── Exercise inputs

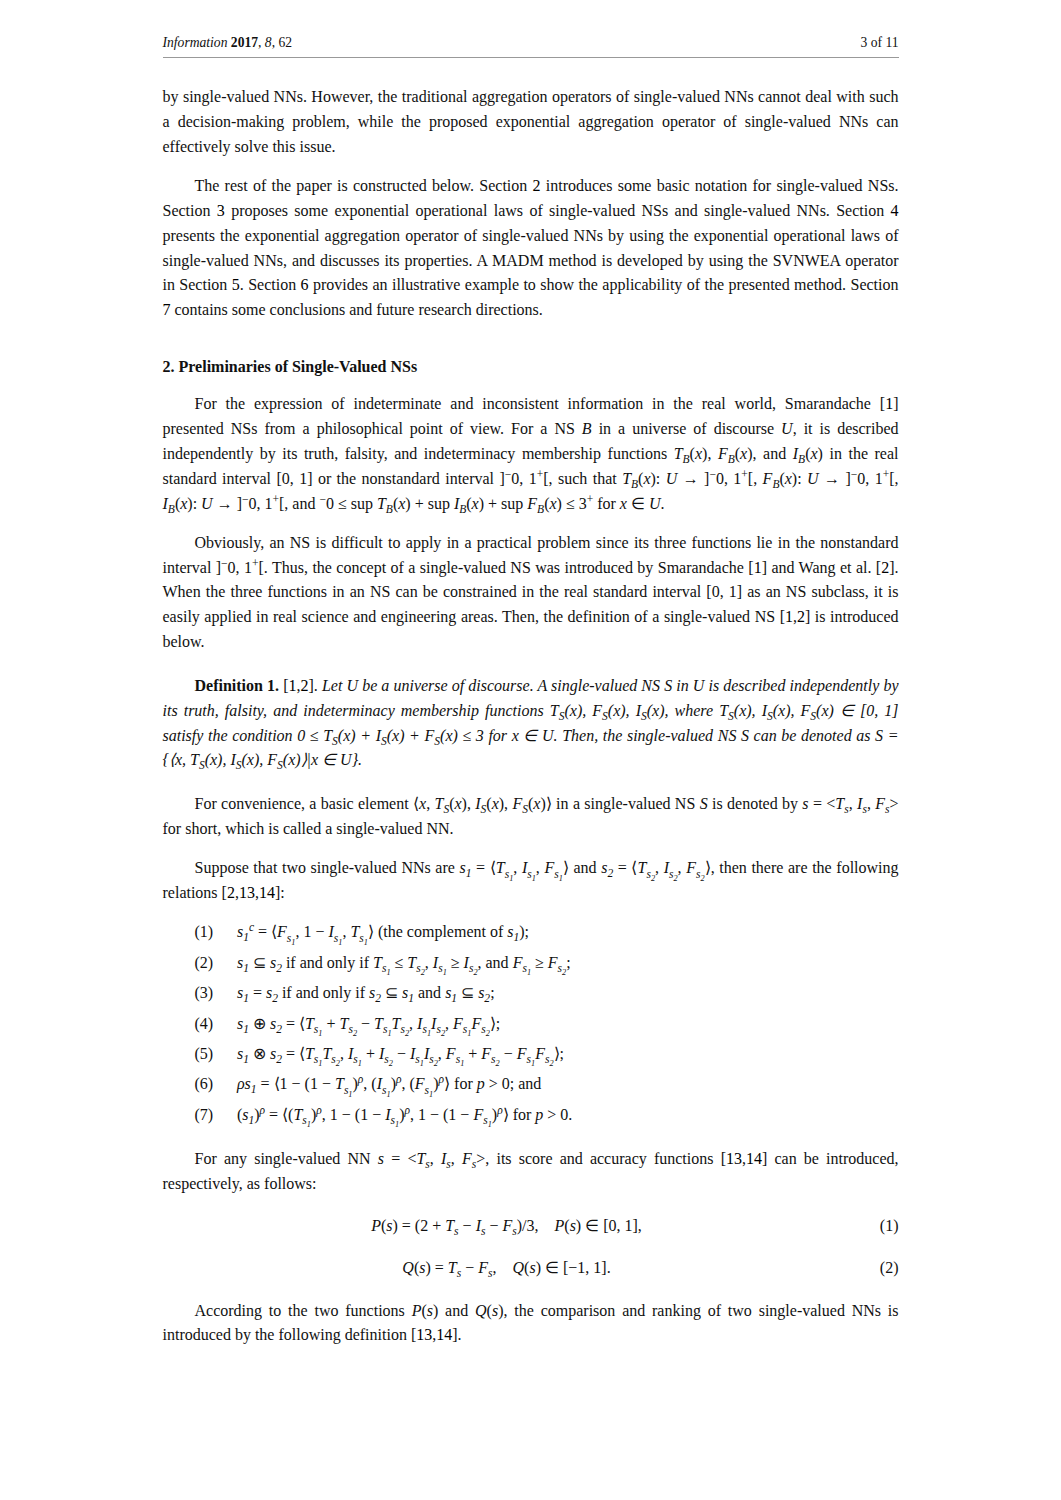Information 2017, 8, 62 3 of 11
by single-valued NNs. However, the traditional aggregation operators of single-valued NNs cannot deal with such a decision-making problem, while the proposed exponential aggregation operator of single-valued NNs can effectively solve this issue.
The rest of the paper is constructed below. Section 2 introduces some basic notation for single-valued NSs. Section 3 proposes some exponential operational laws of single-valued NSs and single-valued NNs. Section 4 presents the exponential aggregation operator of single-valued NNs by using the exponential operational laws of single-valued NNs, and discusses its properties. A MADM method is developed by using the SVNWEA operator in Section 5. Section 6 provides an illustrative example to show the applicability of the presented method. Section 7 contains some conclusions and future research directions.
2. Preliminaries of Single-Valued NSs
For the expression of indeterminate and inconsistent information in the real world, Smarandache [1] presented NSs from a philosophical point of view. For a NS B in a universe of discourse U, it is described independently by its truth, falsity, and indeterminacy membership functions TB(x), FB(x), and IB(x) in the real standard interval [0, 1] or the nonstandard interval ]−0, 1+[, such that TB(x): U → ]−0, 1+[, FB(x): U → ]−0, 1+[, IB(x): U → ]−0, 1+[, and −0 ≤ sup TB(x) + sup IB(x) + sup FB(x) ≤ 3+ for x ∈ U.
Obviously, an NS is difficult to apply in a practical problem since its three functions lie in the nonstandard interval ]−0, 1+[. Thus, the concept of a single-valued NS was introduced by Smarandache [1] and Wang et al. [2]. When the three functions in an NS can be constrained in the real standard interval [0, 1] as an NS subclass, it is easily applied in real science and engineering areas. Then, the definition of a single-valued NS [1,2] is introduced below.
Definition 1. [1,2]. Let U be a universe of discourse. A single-valued NS S in U is described independently by its truth, falsity, and indeterminacy membership functions TS(x), FS(x), IS(x), where TS(x), IS(x), FS(x) ∈ [0, 1] satisfy the condition 0 ≤ TS(x) + IS(x) + FS(x) ≤ 3 for x ∈ U. Then, the single-valued NS S can be denoted as S = {⟨x, TS(x), IS(x), FS(x)⟩|x ∈ U}.
For convenience, a basic element ⟨x, TS(x), IS(x), FS(x)⟩ in a single-valued NS S is denoted by s = <Ts, Is, Fs> for short, which is called a single-valued NN.
Suppose that two single-valued NNs are s1 = ⟨Ts1, Is1, Fs1⟩ and s2 = ⟨Ts2, Is2, Fs2⟩, then there are the following relations [2,13,14]:
(1) s1c = ⟨Fs1, 1 − Is1, Ts1⟩ (the complement of s1);
(2) s1 ⊆ s2 if and only if Ts1 ≤ Ts2, Is1 ≥ Is2, and Fs1 ≥ Fs2;
(3) s1 = s2 if and only if s2 ⊆ s1 and s1 ⊆ s2;
(4) s1 ⊕ s2 = ⟨Ts1 + Ts2 − Ts1Ts2, Is1Is2, Fs1Fs2⟩;
(5) s1 ⊗ s2 = ⟨Ts1Ts2, Is1 + Is2 − Is1Is2, Fs1 + Fs2 − Fs1Fs2⟩;
(6) ρs1 = ⟨1 − (1 − Ts1)ρ, (Is1)ρ, (Fs1)ρ⟩ for p > 0; and
(7) (s1)ρ = ⟨(Ts1)ρ, 1 − (1 − Is1)ρ, 1 − (1 − Fs1)ρ⟩ for p > 0.
For any single-valued NN s = <Ts, Is, Fs>, its score and accuracy functions [13,14] can be introduced, respectively, as follows:
P(s) = (2 + Ts − Is − Fs)/3, P(s) ∈ [0, 1], (1)
Q(s) = Ts − Fs, Q(s) ∈ [−1, 1]. (2)
According to the two functions P(s) and Q(s), the comparison and ranking of two single-valued NNs is introduced by the following definition [13,14].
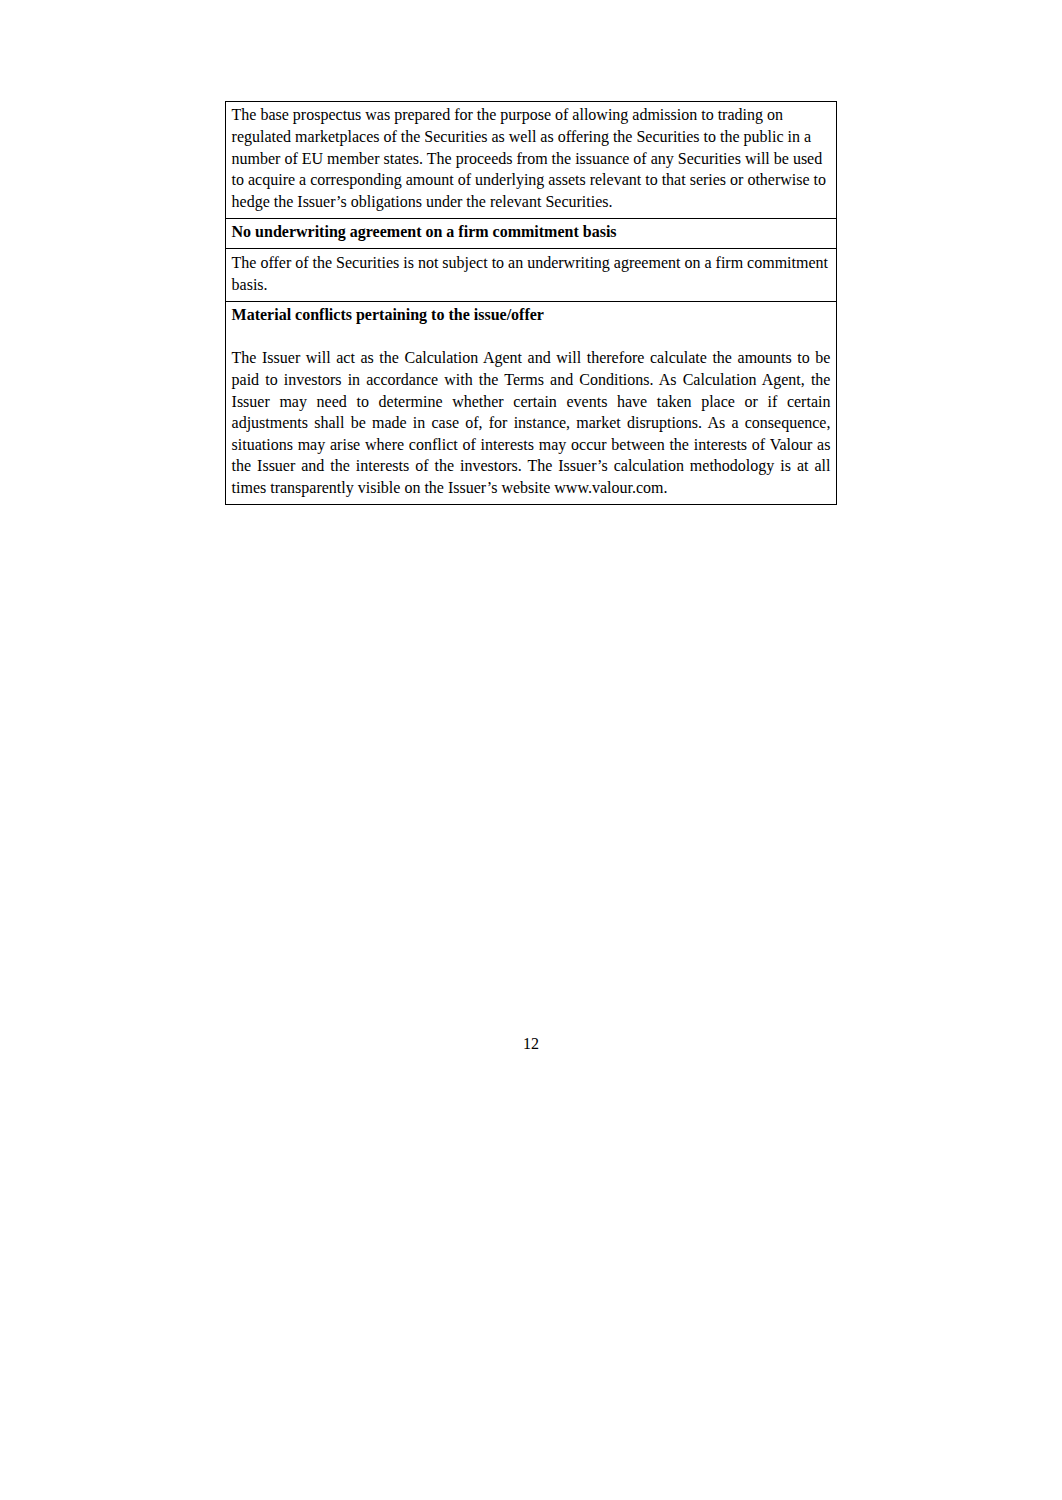| The base prospectus was prepared for the purpose of allowing admission to trading on regulated marketplaces of the Securities as well as offering the Securities to the public in a number of EU member states. The proceeds from the issuance of any Securities will be used to acquire a corresponding amount of underlying assets relevant to that series or otherwise to hedge the Issuer’s obligations under the relevant Securities. |
| No underwriting agreement on a firm commitment basis |
| The offer of the Securities is not subject to an underwriting agreement on a firm commitment basis. |
| Material conflicts pertaining to the issue/offer The Issuer will act as the Calculation Agent and will therefore calculate the amounts to be paid to investors in accordance with the Terms and Conditions. As Calculation Agent, the Issuer may need to determine whether certain events have taken place or if certain adjustments shall be made in case of, for instance, market disruptions. As a consequence, situations may arise where conflict of interests may occur between the interests of Valour as the Issuer and the interests of the investors. The Issuer’s calculation methodology is at all times transparently visible on the Issuer’s website www.valour.com. |
12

────

Among the records above, find the lines that contain "only" and copy every one.

(2) s1 ⊆ s2 if and only if Ts1 ≤ Ts2, Is1 ≥ Is2, and Fs1 ≥ Fs2;
(3) s1 = s2 if and only if s2 ⊆ s1 and s1 ⊆ s2;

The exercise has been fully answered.